:: Required work ::
Set down, word for word, every line of the material below from the one containing "right knee: (764, 437)" through the one containing "nose: (155, 506)", but none of its pictures.

:: Excerpted records ::

▶

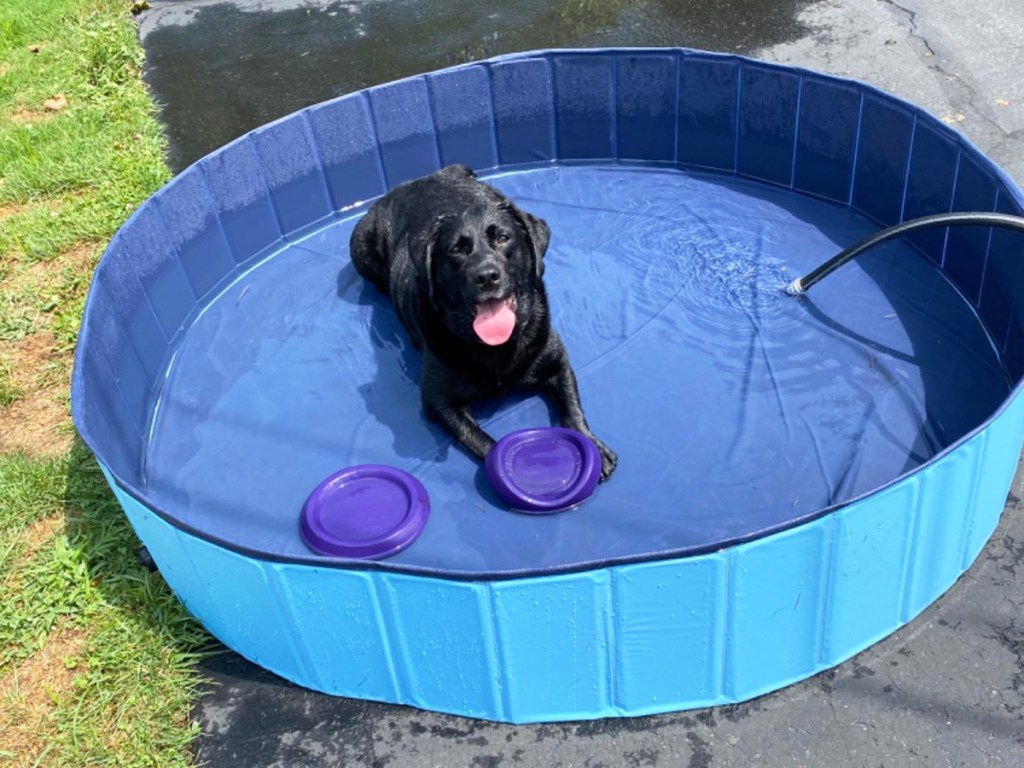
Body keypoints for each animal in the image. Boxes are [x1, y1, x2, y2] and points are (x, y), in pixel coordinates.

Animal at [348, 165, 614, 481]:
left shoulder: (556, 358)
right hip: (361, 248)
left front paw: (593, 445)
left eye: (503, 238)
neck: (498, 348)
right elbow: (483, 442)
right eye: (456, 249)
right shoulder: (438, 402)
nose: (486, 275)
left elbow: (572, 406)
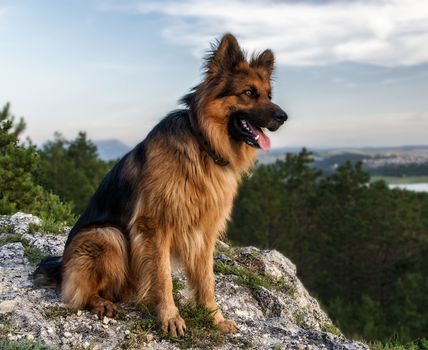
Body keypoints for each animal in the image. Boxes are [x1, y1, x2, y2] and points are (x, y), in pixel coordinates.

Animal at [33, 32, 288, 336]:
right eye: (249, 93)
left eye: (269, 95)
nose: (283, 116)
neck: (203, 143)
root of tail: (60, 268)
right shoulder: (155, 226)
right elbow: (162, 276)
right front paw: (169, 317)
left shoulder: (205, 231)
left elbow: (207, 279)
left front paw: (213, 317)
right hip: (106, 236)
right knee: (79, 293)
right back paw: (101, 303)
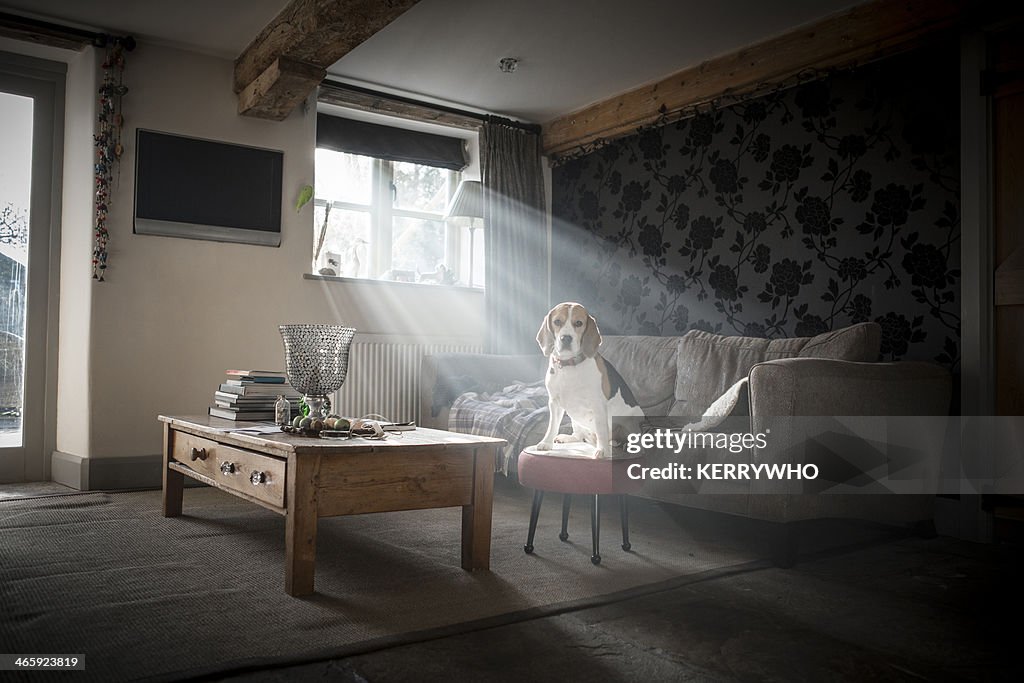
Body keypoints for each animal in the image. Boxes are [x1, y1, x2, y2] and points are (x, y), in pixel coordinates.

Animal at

◀
▶

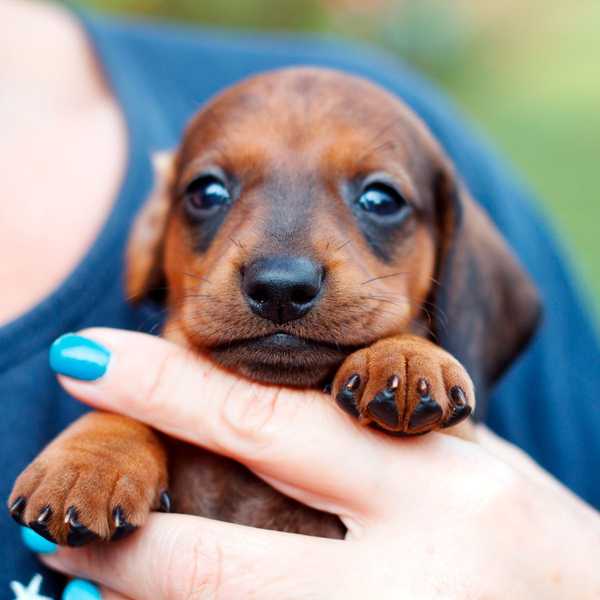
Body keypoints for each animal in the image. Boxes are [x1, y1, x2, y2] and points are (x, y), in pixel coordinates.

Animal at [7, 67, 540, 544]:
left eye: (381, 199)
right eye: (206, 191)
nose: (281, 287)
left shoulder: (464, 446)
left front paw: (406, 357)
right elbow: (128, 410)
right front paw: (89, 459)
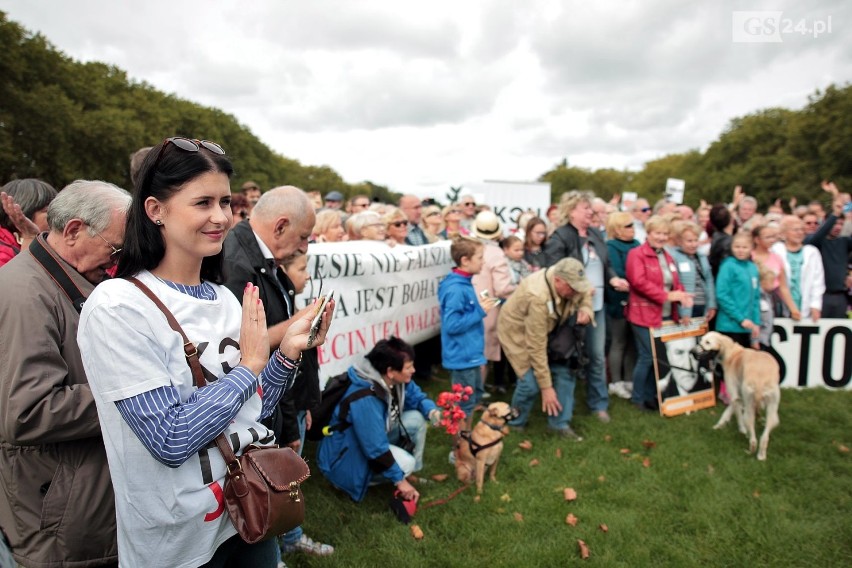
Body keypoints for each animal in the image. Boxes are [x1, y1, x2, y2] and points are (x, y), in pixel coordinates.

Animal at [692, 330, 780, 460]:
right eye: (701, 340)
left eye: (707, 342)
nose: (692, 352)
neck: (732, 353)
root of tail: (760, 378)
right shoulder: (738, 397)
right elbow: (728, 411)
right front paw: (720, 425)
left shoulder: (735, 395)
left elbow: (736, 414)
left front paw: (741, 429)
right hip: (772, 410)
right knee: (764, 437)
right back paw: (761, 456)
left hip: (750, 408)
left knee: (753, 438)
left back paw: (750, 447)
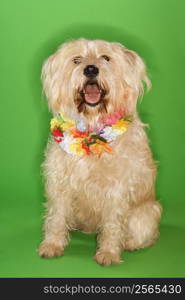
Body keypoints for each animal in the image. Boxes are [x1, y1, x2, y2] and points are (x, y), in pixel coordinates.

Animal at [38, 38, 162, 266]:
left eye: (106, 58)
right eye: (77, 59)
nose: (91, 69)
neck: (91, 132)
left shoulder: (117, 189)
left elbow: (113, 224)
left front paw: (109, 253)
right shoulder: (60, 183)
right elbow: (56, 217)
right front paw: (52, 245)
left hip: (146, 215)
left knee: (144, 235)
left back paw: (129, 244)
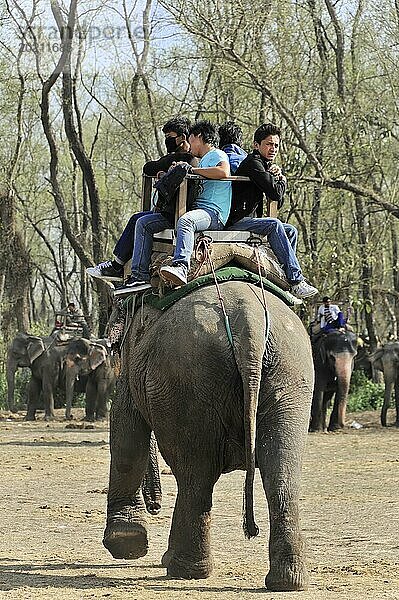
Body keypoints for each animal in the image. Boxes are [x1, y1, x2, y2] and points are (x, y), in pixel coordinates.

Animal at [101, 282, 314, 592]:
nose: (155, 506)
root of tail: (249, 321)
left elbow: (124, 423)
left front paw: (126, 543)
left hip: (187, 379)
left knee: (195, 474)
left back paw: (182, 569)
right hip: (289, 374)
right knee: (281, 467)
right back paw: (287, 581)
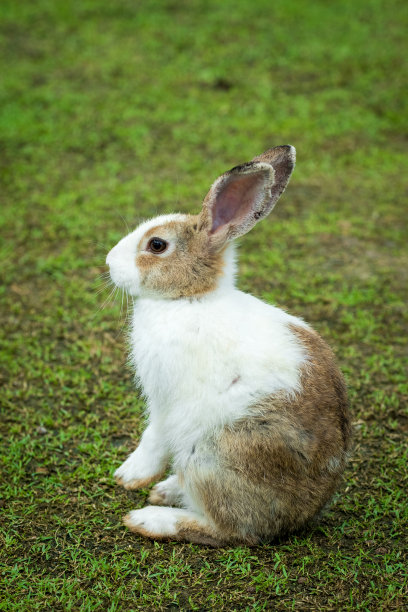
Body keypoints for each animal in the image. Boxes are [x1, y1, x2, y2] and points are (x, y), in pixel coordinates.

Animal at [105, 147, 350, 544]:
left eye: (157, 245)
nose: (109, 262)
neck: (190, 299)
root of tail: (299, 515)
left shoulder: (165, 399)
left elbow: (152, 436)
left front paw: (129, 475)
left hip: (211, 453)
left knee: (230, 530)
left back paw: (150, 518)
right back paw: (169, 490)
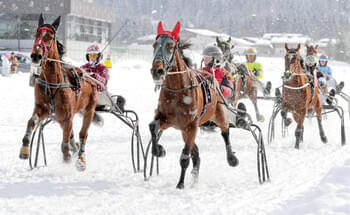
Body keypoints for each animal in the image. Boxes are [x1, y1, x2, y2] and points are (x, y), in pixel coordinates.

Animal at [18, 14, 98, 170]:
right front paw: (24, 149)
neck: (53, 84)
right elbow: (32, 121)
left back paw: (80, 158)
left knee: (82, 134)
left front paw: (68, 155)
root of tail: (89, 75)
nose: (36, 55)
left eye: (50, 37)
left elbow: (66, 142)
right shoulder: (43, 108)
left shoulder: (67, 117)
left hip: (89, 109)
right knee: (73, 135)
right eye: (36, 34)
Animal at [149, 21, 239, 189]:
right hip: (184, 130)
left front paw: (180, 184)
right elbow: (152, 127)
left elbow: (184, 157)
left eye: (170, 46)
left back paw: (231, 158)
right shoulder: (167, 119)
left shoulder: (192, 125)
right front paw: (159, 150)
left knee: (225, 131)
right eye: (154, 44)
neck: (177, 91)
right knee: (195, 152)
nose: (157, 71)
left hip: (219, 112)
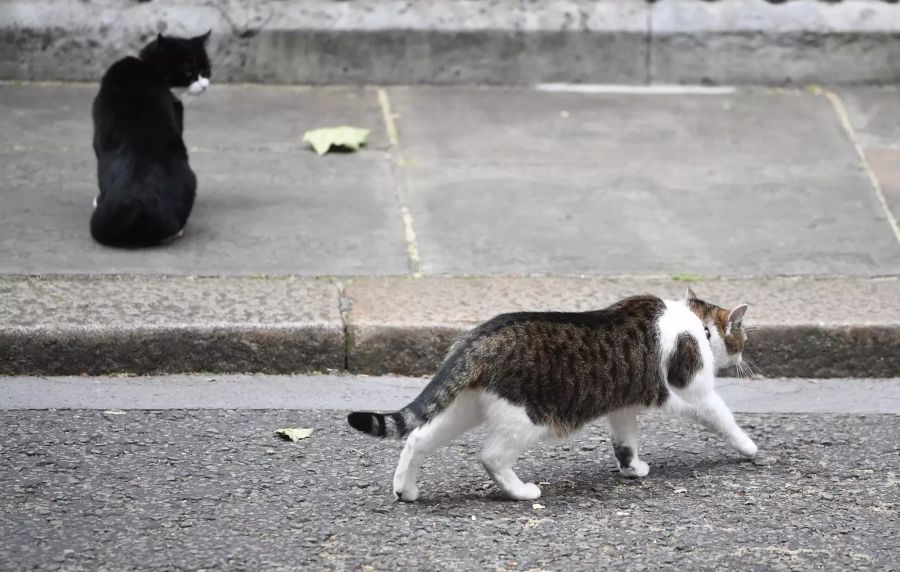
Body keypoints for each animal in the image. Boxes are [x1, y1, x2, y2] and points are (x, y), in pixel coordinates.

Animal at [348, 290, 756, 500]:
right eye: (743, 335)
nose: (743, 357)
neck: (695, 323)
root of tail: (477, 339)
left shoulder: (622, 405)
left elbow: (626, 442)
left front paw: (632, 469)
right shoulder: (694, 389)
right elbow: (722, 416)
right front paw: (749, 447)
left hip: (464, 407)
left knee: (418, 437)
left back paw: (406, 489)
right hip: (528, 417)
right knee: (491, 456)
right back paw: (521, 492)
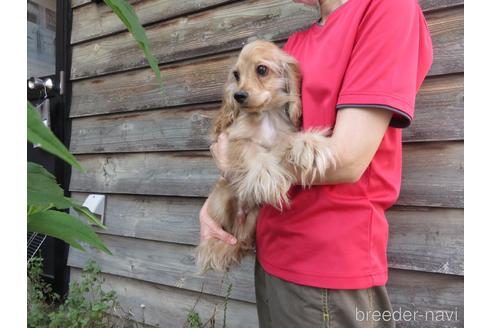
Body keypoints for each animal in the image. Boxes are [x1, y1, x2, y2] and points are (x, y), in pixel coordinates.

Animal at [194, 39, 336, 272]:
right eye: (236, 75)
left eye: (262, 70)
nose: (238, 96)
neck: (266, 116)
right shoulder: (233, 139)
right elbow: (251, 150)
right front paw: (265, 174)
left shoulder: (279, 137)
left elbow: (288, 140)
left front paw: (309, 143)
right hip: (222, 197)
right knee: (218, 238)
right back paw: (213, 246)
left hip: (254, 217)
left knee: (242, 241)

◀

:: Written answer ::
right knee: (764, 437)
right back paw: (761, 456)
left hip: (750, 408)
left knee: (753, 438)
left back paw: (750, 447)
Body keypoints for each animal in the image. Boxes are [x1, y1, x2, y2] and points are (x, y), in pixel coordinates.

Animal at [38, 38, 162, 266]:
left eye: (106, 58)
right eye: (77, 59)
nose: (91, 69)
neck: (91, 132)
left shoulder: (117, 189)
left elbow: (113, 224)
left front paw: (109, 253)
right shoulder: (60, 183)
right elbow: (56, 217)
right front paw: (52, 245)
left hip: (146, 215)
left knee: (144, 235)
left back paw: (129, 244)
Body keypoints for each animal in the image. Boxes are [x1, y1, x2, y2] and points are (x, y), in pixel coordinates.

Animal at [101, 282, 314, 592]:
nose: (155, 506)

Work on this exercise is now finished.